Prestações do financiamento: como definir a ideal pelo seu salário?

Recorrer a um financiamento é uma das maneiras comuns de comprar um imóvel. No entanto, é normal que algumas pessoas se sintam apreensivas com essa escolha, pois nem sempre entendem as características das prestações do financiamento imobiliário.

A melhor forma de combater a insegurança é buscando informação. Por isso, decidimos escrever este artigo para acabar com as suas dúvidas sobre o assunto. Boa leitura!

Como as prestações do financiamento imobiliário são calculadas?

Um erro financeiro cometido pelas pessoas é acreditar que a mensalidade de um financiamento é composta apenas pela amortização da dívida e os juros.

Nesse caso, o cliente pesquisa a opção de financiamento imobiliário com a menor taxa de juros, acreditando que economizará.
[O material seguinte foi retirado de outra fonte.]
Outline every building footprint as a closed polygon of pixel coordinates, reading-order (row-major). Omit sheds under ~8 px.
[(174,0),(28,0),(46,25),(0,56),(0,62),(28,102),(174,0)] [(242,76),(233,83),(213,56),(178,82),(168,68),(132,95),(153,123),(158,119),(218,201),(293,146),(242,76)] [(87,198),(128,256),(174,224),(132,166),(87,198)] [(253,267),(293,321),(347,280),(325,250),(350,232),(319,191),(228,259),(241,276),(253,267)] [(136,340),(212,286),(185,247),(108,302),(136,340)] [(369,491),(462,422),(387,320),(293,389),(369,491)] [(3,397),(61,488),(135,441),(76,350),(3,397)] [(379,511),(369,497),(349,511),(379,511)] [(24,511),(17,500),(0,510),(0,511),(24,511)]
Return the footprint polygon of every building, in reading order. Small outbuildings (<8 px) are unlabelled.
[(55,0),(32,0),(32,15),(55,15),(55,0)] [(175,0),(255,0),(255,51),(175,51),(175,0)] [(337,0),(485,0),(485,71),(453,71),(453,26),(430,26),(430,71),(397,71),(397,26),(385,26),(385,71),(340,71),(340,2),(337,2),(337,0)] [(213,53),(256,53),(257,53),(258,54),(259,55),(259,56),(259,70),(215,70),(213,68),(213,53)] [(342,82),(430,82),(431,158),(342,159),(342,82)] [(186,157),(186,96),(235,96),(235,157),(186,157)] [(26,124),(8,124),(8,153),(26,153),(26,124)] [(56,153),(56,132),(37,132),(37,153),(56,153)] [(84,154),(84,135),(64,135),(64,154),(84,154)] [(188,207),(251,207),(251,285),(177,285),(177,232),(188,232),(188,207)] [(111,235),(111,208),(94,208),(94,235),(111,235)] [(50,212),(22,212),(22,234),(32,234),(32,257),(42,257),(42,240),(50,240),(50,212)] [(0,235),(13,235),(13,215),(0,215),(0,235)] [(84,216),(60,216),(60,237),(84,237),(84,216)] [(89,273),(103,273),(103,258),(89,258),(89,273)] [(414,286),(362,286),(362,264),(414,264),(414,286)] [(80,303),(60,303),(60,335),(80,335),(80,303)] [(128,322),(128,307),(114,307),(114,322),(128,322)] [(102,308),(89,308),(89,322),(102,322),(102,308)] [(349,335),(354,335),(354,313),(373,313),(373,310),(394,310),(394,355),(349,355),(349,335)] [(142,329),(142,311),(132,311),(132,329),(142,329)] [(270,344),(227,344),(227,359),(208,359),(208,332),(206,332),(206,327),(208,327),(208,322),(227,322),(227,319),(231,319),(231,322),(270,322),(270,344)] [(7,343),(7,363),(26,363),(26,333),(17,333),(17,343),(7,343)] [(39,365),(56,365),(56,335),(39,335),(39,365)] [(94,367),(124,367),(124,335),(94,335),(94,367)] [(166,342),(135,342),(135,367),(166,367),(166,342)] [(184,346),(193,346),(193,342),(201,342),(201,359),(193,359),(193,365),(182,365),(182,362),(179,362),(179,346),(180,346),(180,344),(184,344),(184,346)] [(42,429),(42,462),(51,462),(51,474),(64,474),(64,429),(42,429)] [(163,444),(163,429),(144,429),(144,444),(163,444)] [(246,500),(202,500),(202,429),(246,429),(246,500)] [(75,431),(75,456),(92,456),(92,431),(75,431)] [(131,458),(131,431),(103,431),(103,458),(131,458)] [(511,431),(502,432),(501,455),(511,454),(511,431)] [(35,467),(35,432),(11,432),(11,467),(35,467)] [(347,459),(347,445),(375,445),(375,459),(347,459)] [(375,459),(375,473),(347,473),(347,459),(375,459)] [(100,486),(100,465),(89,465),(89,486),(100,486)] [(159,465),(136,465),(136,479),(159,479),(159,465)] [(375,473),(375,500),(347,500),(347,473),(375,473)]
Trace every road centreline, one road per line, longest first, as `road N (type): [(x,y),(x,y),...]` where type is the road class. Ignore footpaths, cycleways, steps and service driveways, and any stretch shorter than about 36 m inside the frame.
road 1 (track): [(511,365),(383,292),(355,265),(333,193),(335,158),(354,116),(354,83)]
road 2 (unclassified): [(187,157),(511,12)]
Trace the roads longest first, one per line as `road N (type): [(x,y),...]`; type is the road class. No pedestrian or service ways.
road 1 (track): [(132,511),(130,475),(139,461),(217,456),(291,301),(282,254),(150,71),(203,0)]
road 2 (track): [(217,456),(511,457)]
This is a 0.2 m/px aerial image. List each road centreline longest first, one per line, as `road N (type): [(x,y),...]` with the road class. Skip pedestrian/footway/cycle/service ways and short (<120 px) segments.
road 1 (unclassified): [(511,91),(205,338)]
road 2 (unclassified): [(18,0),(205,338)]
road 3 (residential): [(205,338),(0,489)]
Isso não é verdade, uma vez que custos administrativos e seguros obrigatórios também oneram o valor do financiamento. Trata-se do Custo Efetivo Total (CET).

Por isso, na hora de pesquisar um financiamento que caiba no seu bolso, dê prioridade pela opção com o menor CET. Por lei, esse valor também deve aparecer em folders ou outras opções publicitárias.

Como escolher o valor ideal?

Existe um consenso entre os economistas de que o valor máximo que uma pessoa pode comprometer no pagamento de prestações do financiamento imobiliário deve ser de 30% de seus rendimentos. A maioria das instituições financeiras trabalham com esse teto.

É importante compreender que financiar algo traz uma responsabilidade a longo prazo, por isso, é necessário evitar riscos, prevenindo-se para momentos de dificuldades financeiras.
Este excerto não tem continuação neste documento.